Provided material START
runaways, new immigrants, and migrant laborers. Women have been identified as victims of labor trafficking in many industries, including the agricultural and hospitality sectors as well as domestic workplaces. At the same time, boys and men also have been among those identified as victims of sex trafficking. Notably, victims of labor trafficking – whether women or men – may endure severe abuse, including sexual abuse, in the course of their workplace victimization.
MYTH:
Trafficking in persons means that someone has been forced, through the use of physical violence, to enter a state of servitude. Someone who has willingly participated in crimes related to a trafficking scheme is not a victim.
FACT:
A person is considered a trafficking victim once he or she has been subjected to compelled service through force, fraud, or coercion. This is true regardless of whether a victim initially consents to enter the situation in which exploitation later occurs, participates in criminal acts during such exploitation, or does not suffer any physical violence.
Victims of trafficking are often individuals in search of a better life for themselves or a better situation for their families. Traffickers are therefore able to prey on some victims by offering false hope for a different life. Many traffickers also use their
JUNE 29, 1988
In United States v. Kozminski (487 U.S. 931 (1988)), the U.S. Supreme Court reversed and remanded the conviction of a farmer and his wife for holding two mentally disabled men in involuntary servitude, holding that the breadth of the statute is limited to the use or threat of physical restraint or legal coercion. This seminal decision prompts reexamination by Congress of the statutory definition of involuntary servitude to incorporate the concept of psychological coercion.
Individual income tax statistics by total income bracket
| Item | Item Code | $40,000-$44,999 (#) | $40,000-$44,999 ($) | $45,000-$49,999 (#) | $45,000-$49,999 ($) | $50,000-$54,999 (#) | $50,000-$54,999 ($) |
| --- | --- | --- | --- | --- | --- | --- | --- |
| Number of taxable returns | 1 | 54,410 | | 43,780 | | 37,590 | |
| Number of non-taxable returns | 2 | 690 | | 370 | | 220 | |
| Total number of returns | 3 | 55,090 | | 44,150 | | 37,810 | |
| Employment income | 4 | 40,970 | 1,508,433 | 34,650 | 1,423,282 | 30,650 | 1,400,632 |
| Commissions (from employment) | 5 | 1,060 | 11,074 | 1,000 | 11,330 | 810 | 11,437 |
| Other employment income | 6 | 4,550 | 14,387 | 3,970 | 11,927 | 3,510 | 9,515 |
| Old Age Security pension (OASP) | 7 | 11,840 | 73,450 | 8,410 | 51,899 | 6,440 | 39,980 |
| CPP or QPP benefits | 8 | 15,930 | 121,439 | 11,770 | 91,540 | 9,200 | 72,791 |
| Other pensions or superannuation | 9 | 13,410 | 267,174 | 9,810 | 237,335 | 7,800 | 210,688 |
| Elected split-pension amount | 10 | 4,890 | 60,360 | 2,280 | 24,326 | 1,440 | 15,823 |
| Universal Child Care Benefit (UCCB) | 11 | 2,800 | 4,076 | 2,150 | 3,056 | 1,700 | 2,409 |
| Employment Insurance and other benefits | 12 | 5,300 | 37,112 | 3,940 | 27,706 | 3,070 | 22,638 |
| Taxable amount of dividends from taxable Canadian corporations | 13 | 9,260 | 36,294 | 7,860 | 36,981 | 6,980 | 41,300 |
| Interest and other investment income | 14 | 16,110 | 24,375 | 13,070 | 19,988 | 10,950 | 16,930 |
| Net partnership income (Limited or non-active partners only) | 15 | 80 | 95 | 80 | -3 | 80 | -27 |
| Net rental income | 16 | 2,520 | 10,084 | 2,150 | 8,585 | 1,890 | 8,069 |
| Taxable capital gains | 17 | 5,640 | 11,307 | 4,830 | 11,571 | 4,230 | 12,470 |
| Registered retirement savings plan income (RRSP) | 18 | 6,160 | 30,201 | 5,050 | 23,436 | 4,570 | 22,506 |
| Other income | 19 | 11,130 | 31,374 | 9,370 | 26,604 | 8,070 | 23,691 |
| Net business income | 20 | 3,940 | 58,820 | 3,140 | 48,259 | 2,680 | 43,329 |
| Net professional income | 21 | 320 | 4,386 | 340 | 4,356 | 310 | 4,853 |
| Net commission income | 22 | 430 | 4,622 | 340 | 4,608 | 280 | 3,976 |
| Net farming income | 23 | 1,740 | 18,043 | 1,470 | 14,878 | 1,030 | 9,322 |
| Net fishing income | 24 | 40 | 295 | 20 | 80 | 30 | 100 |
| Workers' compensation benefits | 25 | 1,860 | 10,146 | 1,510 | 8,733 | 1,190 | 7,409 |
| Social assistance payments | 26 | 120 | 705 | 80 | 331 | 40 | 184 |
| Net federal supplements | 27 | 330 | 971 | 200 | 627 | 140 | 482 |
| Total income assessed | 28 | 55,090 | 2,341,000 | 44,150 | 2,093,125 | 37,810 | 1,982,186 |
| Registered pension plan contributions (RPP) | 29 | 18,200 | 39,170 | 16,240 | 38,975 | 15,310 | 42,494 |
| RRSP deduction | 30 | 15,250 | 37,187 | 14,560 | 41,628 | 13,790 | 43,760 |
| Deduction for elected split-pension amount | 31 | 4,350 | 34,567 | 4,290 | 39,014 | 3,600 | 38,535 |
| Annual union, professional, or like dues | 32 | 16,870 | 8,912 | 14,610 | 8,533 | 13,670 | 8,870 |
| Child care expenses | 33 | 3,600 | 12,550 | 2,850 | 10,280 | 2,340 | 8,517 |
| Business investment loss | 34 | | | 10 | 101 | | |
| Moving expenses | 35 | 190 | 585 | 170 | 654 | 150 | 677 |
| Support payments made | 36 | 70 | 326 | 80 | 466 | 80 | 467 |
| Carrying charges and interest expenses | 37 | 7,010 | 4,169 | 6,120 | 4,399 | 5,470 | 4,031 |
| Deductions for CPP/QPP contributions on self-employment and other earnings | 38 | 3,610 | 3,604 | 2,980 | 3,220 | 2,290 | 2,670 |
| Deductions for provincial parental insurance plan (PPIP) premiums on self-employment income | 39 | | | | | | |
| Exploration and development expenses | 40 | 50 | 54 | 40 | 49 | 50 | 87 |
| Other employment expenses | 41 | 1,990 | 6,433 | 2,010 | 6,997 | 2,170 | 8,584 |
Provided material END
### Task instructions
Wherever the string "plan" appears in a line of the records, copy that line.

### Written response
| Registered retirement savings plan income (RRSP) | 18 | 6,160 | 30,201 | 5,050 | 23,436 | 4,570 | 22,506 |
| Registered pension plan contributions (RPP) | 29 | 18,200 | 39,170 | 16,240 | 38,975 | 15,310 | 42,494 |
| Deductions for provincial parental insurance plan (PPIP) premiums on self-employment income | 39 | | | | | | |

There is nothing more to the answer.